Adaptive model selection using empirical complexities

Given $n$ independent replicates of a jointly distributed pair $(X,Y) \in {\cal R}^d \times {\cal R}$, we wish to select from a fixed sequence of model classes ${\cal F}_1, {\cal F}_2, \ldots$ a deterministic prediction rule $f: {\cal R}^d \to {\cal R}$ whose risk is small. We investigate the possibility of empirically assessing the {\em complexity} of each model class, that is, the actual difficulty of the estimation problem within each class. The estimated complexities are in turn used to define an adaptive model selection procedure, which is based on complexity penalized empirical risk. The available data are divided into two parts. The first is used to form an empirical cover of each model class, and the second is used to select a candidate rule from each cover based on empirical risk. The covering radii are determined empirically to optimize a tight upper bound on the estimation error. An estimate is chosen from the list of candidates in order to minimize the sum of class complexity and empirical risk. A distinguishing feature of the approach is that the complexity of each model class is assessed empirically, based on the size of its empirical cover. Finite sample performance bounds are established for the estimates, and these bounds are applied to several non-parametric estimation problems.
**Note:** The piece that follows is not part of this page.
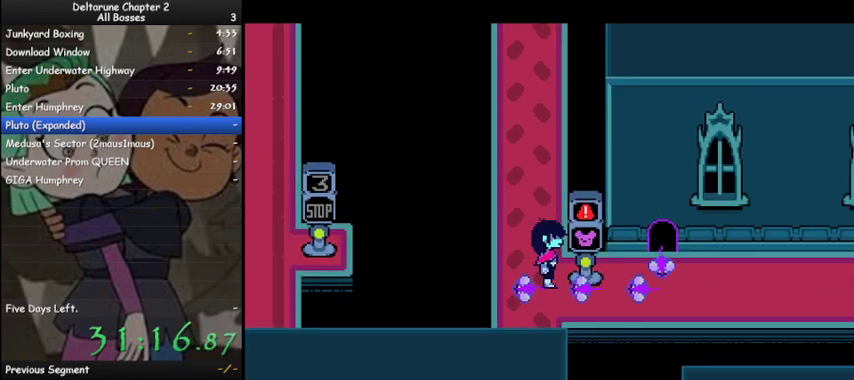
{"keys": ["ctrl", "shift"], "events": []}
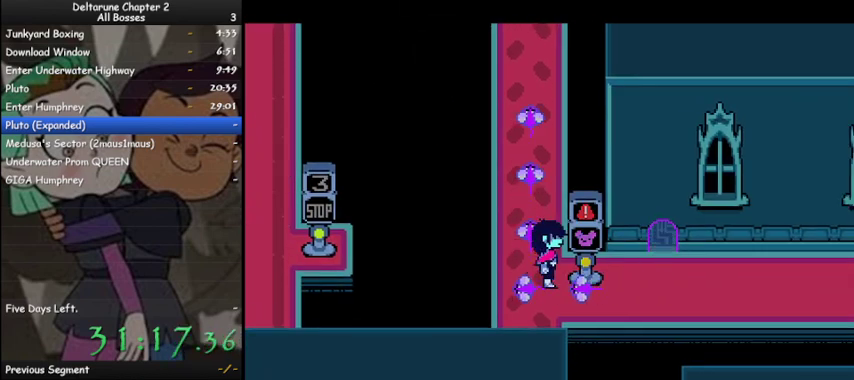
{"keys": ["ctrl", "down", "shift"], "events": [[267, "down", "down"]]}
The estimates are shown to achieve a favorable tradeoff between approximation and estimation error, and to perform as well as if the distribution-dependent complexities of the model classes were known beforehand. In addition, it is shown that the estimate can be consistent, and even possess near optimal rates of convergence, when each model class has an infinite VC or pseudo dimension. For regression estimation with squared loss we modify our estimate to achieve a faster rate of convergence.